The Godfather of OCCC
The film business is one of the hardest in America to get into. Thousands wait in line to get noticed. Gray Frederickson, the godfather of Oklahoma City Community College’s film program wants to shorten the distance between the line and the camera for upcoming Oklahoma filmmakers.
Frederickson recruited writer and director, Greg Mellot, to head up the film program. “He built this program from nothing,” Mellot says. “This building wouldn’t exist, this whole place wouldn’t exist if Gray hadn’t started the program. This is the house that Gray Frederickson built. For all the students it’s great because you’re making a difference in someone’s life. You’re bringing them a measure of happiness, of succes, of fulfillment that helps them.”
An Oklahoma native, Hollywood was never a part of Frederickson’s aspirations as a kid. There were no film schools, acting classes or screenplay writing workshops. Selling popcorn at the local theater was the closest a kid from Oklahoma ever got to Hollywood.
But after graduating from OU, Frederickson bummed around Europe for awhile until he ended up in Rome – the center of the European film world. He free fell into the scene, meeting and becoming friends with Clint Eastwood. The two formed a partnership, worked on “The Good, The Bad and The Ugly” together, and then travelled to Hollywood to develop feature films with each other.
“We were developing things and I was going to produce some of his movies, but I got an offer to produce a movie with Robert Redford called, ‘Little Fauss and Big Halsy.’” After its release, Paramount Pictures offered him a then unknown film called “The Godfather.”
“That’s where I met Francis Coppola and we became partners for 25 years. That’s how I got started doing all the Coppola movies from ‘The Godfather’ and ‘Apocalypse Now’ to ‘The Outsiders’ and ‘One from the Heart.’” During his Hollywood career Frederickson was nominated for four Academy Awards and won an Oscar for best picture for “The Godfather: Part II.”
Frederickson has fond memories of working with Hollywood’s best actors and directors – and the pranks they pulled on the sets. “James Caan and Robert Duvall – when driving home from the set – would drive past us and they’d all moon us out the window as they passed us. So Brando, not to be outdone, decided that he’d moon them on the set of the wedding, the big wedding scene in ‘The Godfather.’ And he got up and mooned everybody – all the extras
and everybody.”
Few with a resume like Frederickson’s would leave Hollywood, but he moved back to Oklahoma to raise his new family. “In the late 90s I got married and had two kids and I thought this was a nice place to raise them,” he says. “Plus, I was getting burnt out so I brought my family back here and started working with the state to help its motion
picture industry.”
That work translated itself into the new film program at OCCC, where Frederickson saw the potential of teaching students every aspect of filmmaking.

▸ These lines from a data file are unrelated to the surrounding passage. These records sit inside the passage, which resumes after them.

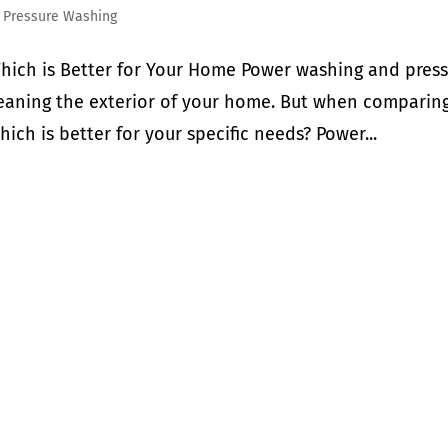
,
Pressure Washing
hich is Better for Your Home Power washing and pres
eaning the exterior of your home. But when comparin
ch is better for your specific needs? Power...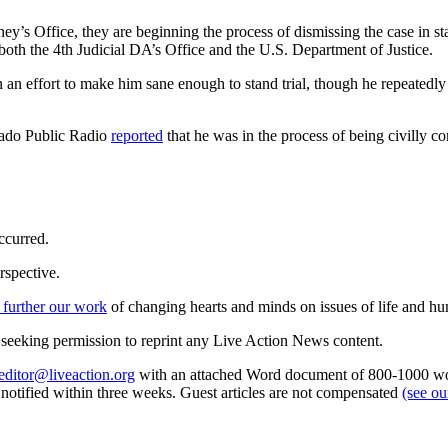
ey’s Office, they are beginning the process of dismissing the case in stat
 both the 4th Judicial DA’s Office and the U.S. Department of Justice.
 an effort to make him sane enough to stand trial, though he repeatedly
rado Public Radio
reported
that he was in the process of being civilly 
ccurred.
rspective.
 further our work
of changing hearts and minds on issues of life and hu
re seeking permission to reprint any Live Action News content.
editor@liveaction.org
with an attached Word document of 800-1000 word
e notified within three weeks. Guest articles are not compensated
(see o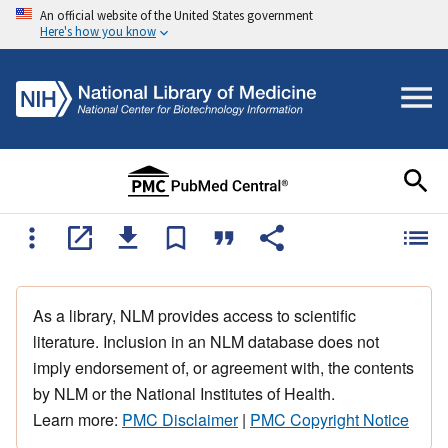
An official website of the United States government
Here's how you know
As a library, NLM provides access to scientific
literature. Inclusion in an NLM database does not
imply endorsement of, or agreement with, the contents
by NLM or the National Institutes of Health.
Learn more:
PMC Disclaimer
|
PMC Copyright Notice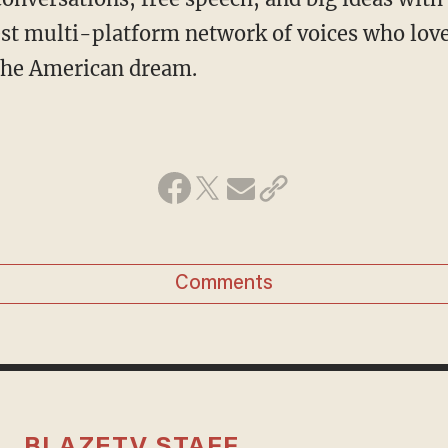
st multi-platform network of voices who love
 the American dream.
Comments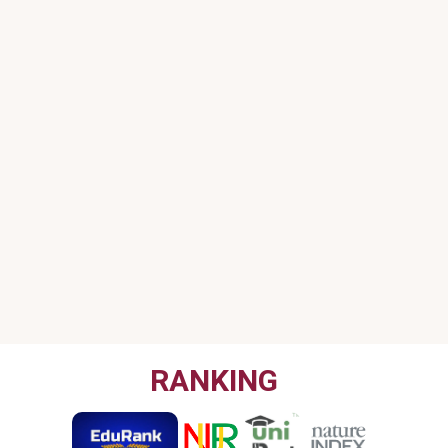
RANKING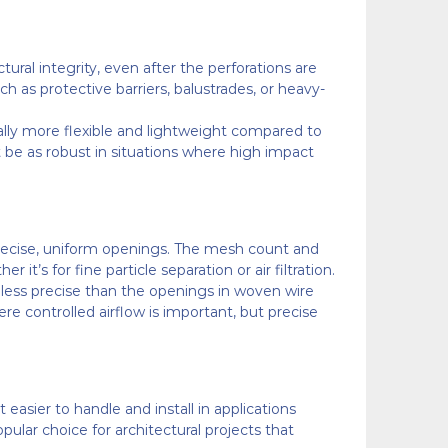
tural integrity, even after the perforations are
ch as protective barriers, balustrades, or heavy-
rally more flexible and lightweight compared to
not be as robust in situations where high impact
s precise, uniform openings. The mesh count and
it’s for fine particle separation or air filtration.
nd less precise than the openings in woven wire
re controlled airflow is important, but precise
easier to handle and install in applications
opular choice for architectural projects that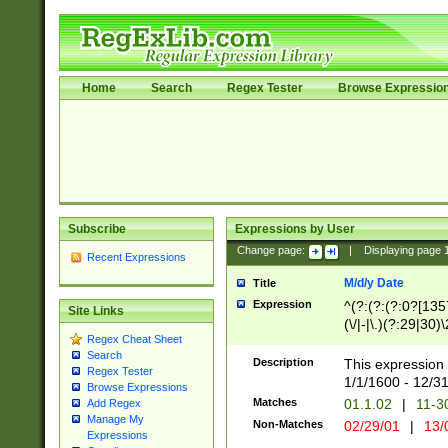
Home
Search
Regex Tester
Browse Expressio
Subscribe
Expressions by User
Change page:
|
Displaying page
Recent Expressions
M/d/y Date
Title
Expression
^(?:(?:(?:0?[1357
Site Links
(\/|-|\.)(?:29|30)
Regex Cheat Sheet
|\.)29\3(?:(?:(?:
Search
[26])|(?:(?:16|[2
Description
This expression 
Regex Tester
(?:1[0-2]))(\/|-|\
1/1/1600 - 12/3
Browse Expressions
\d{2})$
Matches
01.1.02
|
11-3
Add Regex
Manage My
Non-Matches
02/29/01
|
13/
Expressions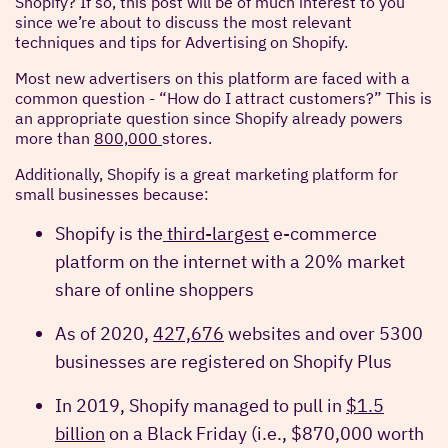
Shopify? If so, this post will be of much interest to you
since we’re about to discuss the most relevant
techniques and tips for Advertising on Shopify.
Most new advertisers on this platform are faced with a
common question - “How do I attract customers?” This is
an appropriate question since Shopify already powers
more than
800,000
stores.
Additionally, Shopify is a great marketing platform for
small businesses because:
Shopify is the
third-largest
e-commerce
platform on the internet with a 20% market
share of online shoppers
As of 2020,
427,676
websites and over 5300
businesses are registered on Shopify Plus
In 2019, Shopify managed to pull in
$1.5
billion
on a Black Friday (i.e., $870,000 worth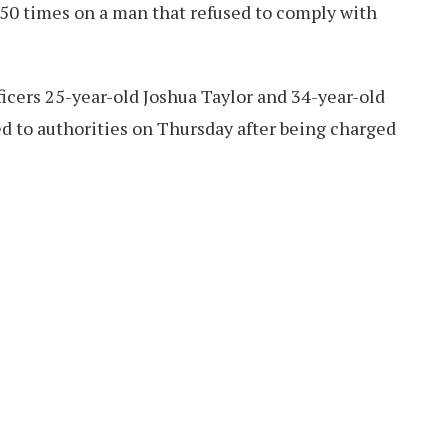
 50 times on a man that refused to comply with
icers 25-year-old Joshua Taylor and 34-year-old
 to authorities on Thursday after being charged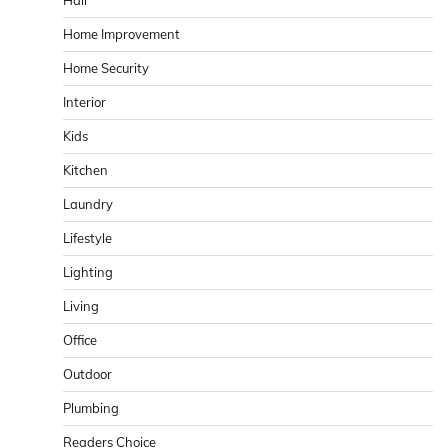
Hall
Home Improvement
Home Security
Interior
Kids
Kitchen
Laundry
Lifestyle
Lighting
Living
Office
Outdoor
Plumbing
Readers Choice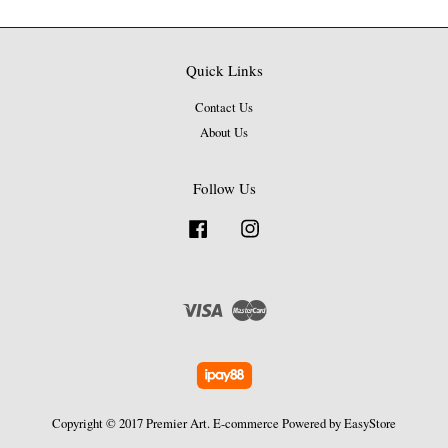
Quick Links
Contact Us
About Us
Follow Us
Facebook
Instagram
Visa
Master
Copyright © 2017 Premier Art. E-commerce Powered by
EasyStore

Under his direction over the last two years, OCCC built an entire, state of the art film studio. It features a 6,000 square foot soundstage with cutting edge lighting, a green screen and every other piece of equipment a filmmaker would find in a Hollywood studio.
Still in its infancy, the school is already producing the next generation of Hollywood players. Some students have moved on to work on shows such as “24,” “Without a Trace” and “Two and a Half Men.” Others have stayed closer to home, finding their niches at OETA, Channel 9 and other local stations. Several students also won prestige and recognition at Oklahoma’s premiere film festival, deadCENTER.
Frederickson’s not just sending Oklahoma to Hollywood – he actively works to bring Hollywood to Oklahoma. “The hope for Oklahoma is that some of these young filmmakers coming out of OU or OCU make hit films and then make their movies here,” says Frederickson. “That’s what happened in Austin with Rodriguez and Linklater and with John Hughes in Chicago when he made ‘Home Alone’ and other movies there. People want to go where they grew up and if we get somebody like that we could launch a mini-industry here.”
“Teaching students is fun,” says Frederickson. “I get to share my stories and my experience and it’s rewarding seeing them win things like at the deadCENTER film festival. Plus, they’re being employed everywhere, all over the country, just working and getting paid. That’s the whole goal because it’s really hard to get jobs in this industry. It’s a great opportunity for them to have that world opened up for them and have it really be a possibility.”